RECORD EXTRACTS:

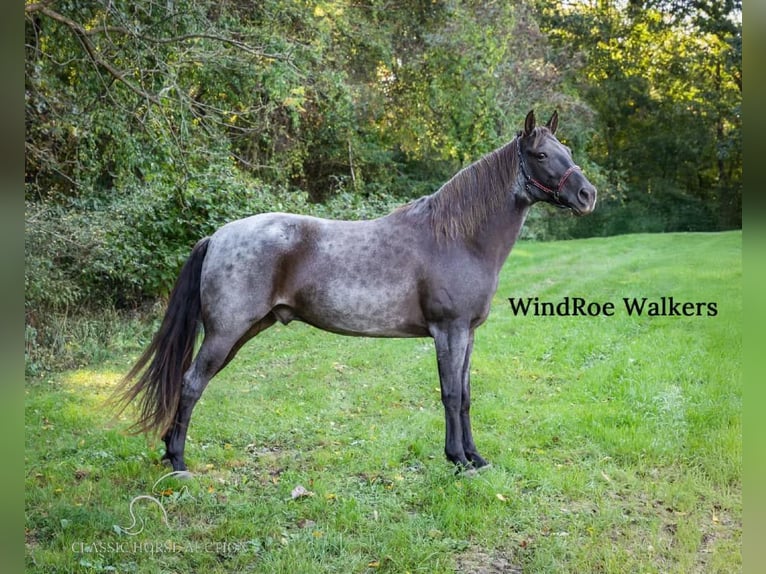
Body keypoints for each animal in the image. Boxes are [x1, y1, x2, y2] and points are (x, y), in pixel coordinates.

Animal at [114, 111, 600, 476]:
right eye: (541, 154)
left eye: (569, 153)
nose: (587, 195)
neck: (457, 238)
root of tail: (217, 236)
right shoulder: (449, 331)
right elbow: (449, 394)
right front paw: (457, 460)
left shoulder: (469, 334)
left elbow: (465, 395)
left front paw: (475, 458)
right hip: (224, 334)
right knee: (191, 384)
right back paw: (178, 462)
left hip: (241, 332)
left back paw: (169, 452)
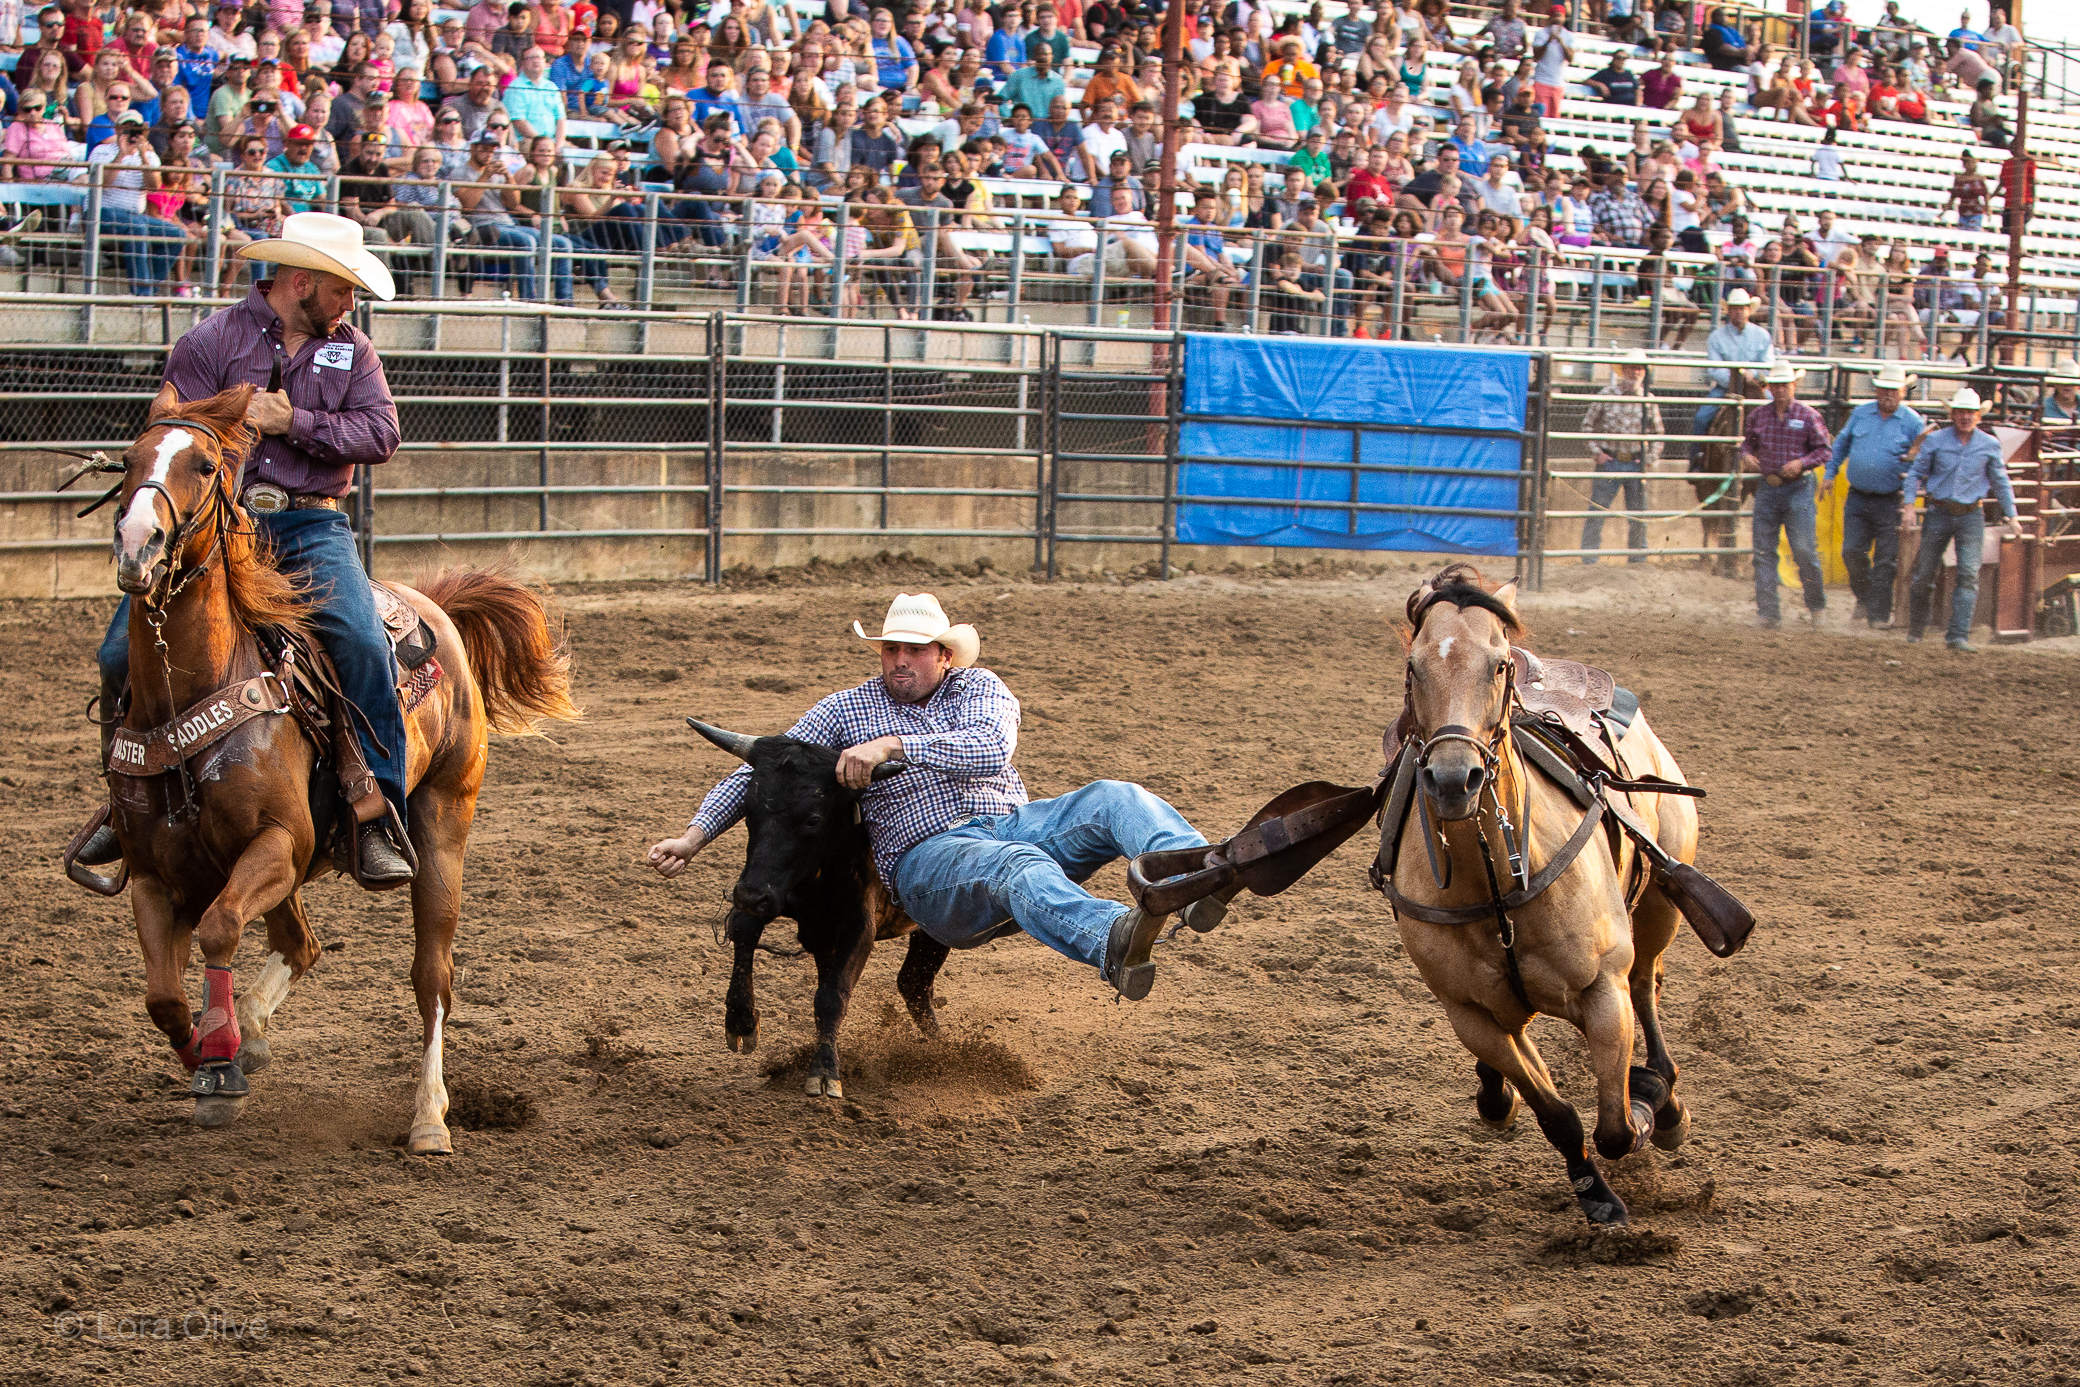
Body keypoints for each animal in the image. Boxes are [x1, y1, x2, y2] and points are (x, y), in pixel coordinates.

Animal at [80, 384, 578, 1156]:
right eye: (129, 460)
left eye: (203, 463)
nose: (139, 544)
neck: (192, 691)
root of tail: (438, 608)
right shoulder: (157, 874)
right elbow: (163, 995)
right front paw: (211, 1052)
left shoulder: (280, 842)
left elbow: (219, 928)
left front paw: (219, 1063)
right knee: (301, 943)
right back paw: (251, 1030)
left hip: (441, 828)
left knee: (432, 977)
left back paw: (429, 1117)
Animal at [1372, 565, 1747, 1222]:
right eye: (1414, 666)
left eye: (1498, 664)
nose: (1453, 779)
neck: (1496, 882)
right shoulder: (1472, 1017)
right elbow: (1560, 1116)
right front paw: (1596, 1195)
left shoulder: (1602, 990)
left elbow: (1617, 1126)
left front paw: (1647, 1102)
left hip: (1658, 911)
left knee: (1646, 987)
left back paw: (1666, 1099)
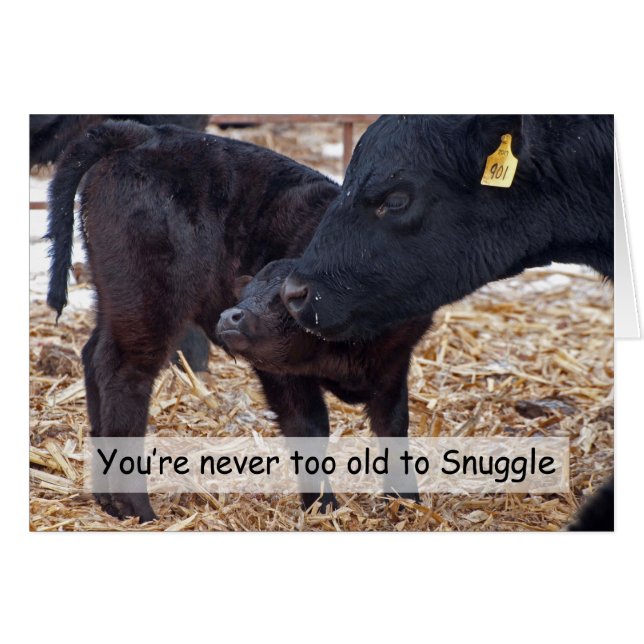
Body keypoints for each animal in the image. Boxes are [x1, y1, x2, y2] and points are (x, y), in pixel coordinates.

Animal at [46, 120, 339, 521]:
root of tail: (140, 135)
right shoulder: (280, 362)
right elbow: (309, 424)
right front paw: (323, 507)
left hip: (116, 298)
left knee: (95, 355)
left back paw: (109, 502)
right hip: (150, 297)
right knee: (124, 372)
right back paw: (138, 508)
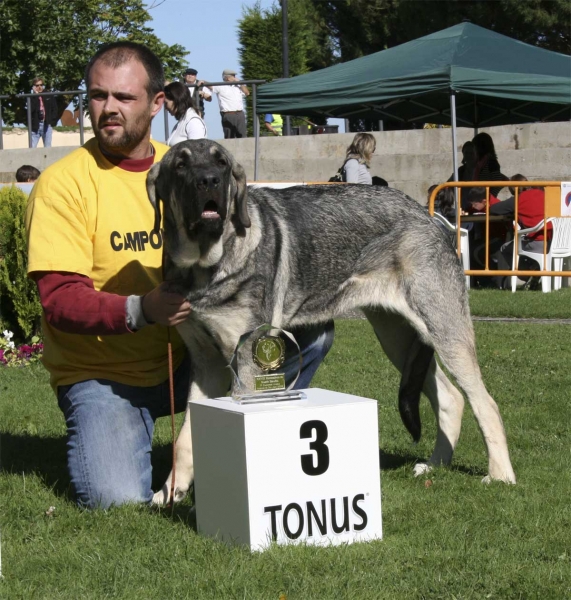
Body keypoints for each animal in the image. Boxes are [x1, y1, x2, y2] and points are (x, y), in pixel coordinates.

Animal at [147, 138, 520, 504]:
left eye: (221, 163)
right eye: (180, 165)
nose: (209, 180)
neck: (205, 266)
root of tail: (428, 217)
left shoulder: (246, 362)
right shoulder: (208, 365)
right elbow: (185, 439)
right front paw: (170, 491)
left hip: (443, 330)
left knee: (484, 402)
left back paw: (500, 475)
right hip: (398, 338)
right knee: (451, 398)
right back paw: (434, 465)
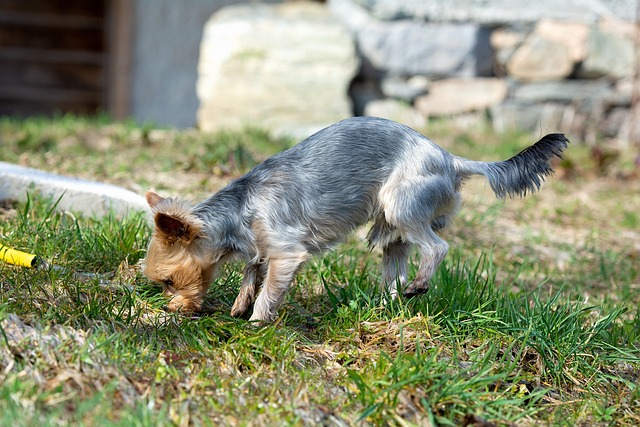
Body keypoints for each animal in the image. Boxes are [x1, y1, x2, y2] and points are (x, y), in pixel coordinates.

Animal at [142, 115, 568, 322]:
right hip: (391, 232)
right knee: (394, 271)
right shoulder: (262, 246)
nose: (169, 308)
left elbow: (269, 290)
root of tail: (451, 159)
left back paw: (419, 284)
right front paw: (239, 304)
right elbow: (252, 270)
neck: (239, 207)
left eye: (168, 281)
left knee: (437, 247)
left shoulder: (286, 252)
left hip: (402, 206)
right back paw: (385, 306)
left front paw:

GOAL OF THE EXERCISE:
When you retype the records, keep every word exactly as written and exclude the pictures.

YOUR SOLUTION:
Body keypoints for each animal in the image. Boxes are [x1, y1, x2, y2] and points are (x, y), in pixel coordinates.

Animal at [114, 111, 600, 476]:
right eye: (541, 154)
left eye: (569, 153)
nose: (587, 195)
neck: (457, 238)
root of tail: (217, 236)
right shoulder: (449, 331)
right elbow: (449, 394)
right front paw: (457, 460)
left shoulder: (469, 334)
left elbow: (465, 395)
left front paw: (475, 458)
right hip: (224, 334)
right knee: (191, 384)
right back paw: (178, 462)
left hip: (241, 332)
left back paw: (169, 452)
Body keypoints for each animal in the image. Boxes are [x1, y1, x2, y2] and points are (x, y), in pixel coordinates.

Animal at [80, 384, 578, 1156]:
right eye: (129, 460)
left eye: (203, 463)
nose: (139, 544)
neck: (192, 691)
root of tail: (438, 608)
right shoulder: (157, 874)
right elbow: (163, 995)
right front paw: (211, 1052)
left shoulder: (280, 842)
left elbow: (219, 928)
left front paw: (219, 1063)
right knee: (301, 943)
right back paw: (251, 1030)
left hip: (441, 828)
left knee: (432, 977)
left back paw: (429, 1117)
Animal at [1372, 565, 1747, 1222]:
right eye: (1414, 666)
left eye: (1498, 664)
nose: (1453, 779)
neck: (1496, 882)
right shoulder: (1472, 1017)
right elbow: (1560, 1116)
right front paw: (1596, 1195)
left shoulder: (1602, 990)
left elbow: (1617, 1126)
left front paw: (1647, 1102)
left hip: (1658, 911)
left knee: (1646, 987)
left back paw: (1666, 1099)
Body keypoints for each animal in the image. Boxes are [x1, y1, x2, y2] and points are (x, y), in pixel coordinates.

Animal at [46, 120, 339, 521]:
root of tail: (140, 135)
right shoulder: (280, 362)
right elbow: (309, 424)
right front paw: (323, 507)
left hip: (116, 298)
left knee: (95, 355)
left back paw: (109, 502)
right hip: (150, 297)
right knee: (124, 372)
right back paw: (138, 508)
Body keypoints for each animal in the image. Boxes are [x1, y1, x2, y2] and points are (x, y), in pixel coordinates.

Animal at [147, 138, 520, 504]:
left eye: (221, 163)
right eye: (180, 165)
nose: (209, 180)
neck: (205, 266)
root of tail: (428, 217)
left shoulder: (246, 362)
right shoulder: (208, 365)
right elbow: (185, 439)
right front paw: (170, 491)
left hip: (443, 330)
left knee: (484, 402)
left back paw: (500, 475)
right hip: (398, 338)
right knee: (451, 398)
right back paw: (434, 465)
Body keypoints for each animal in the image. Boxes are [x1, y1, x2, y2] and points are (x, y), in pixel coordinates.

Animal at [142, 115, 568, 322]:
right hip: (391, 232)
right knee: (394, 271)
right shoulder: (262, 246)
nose: (169, 308)
left elbow: (269, 290)
root of tail: (451, 159)
left back paw: (419, 284)
right front paw: (239, 304)
right elbow: (252, 270)
neck: (239, 207)
left eye: (168, 281)
left knee: (437, 247)
left shoulder: (286, 252)
left hip: (402, 206)
right back paw: (385, 306)
left front paw:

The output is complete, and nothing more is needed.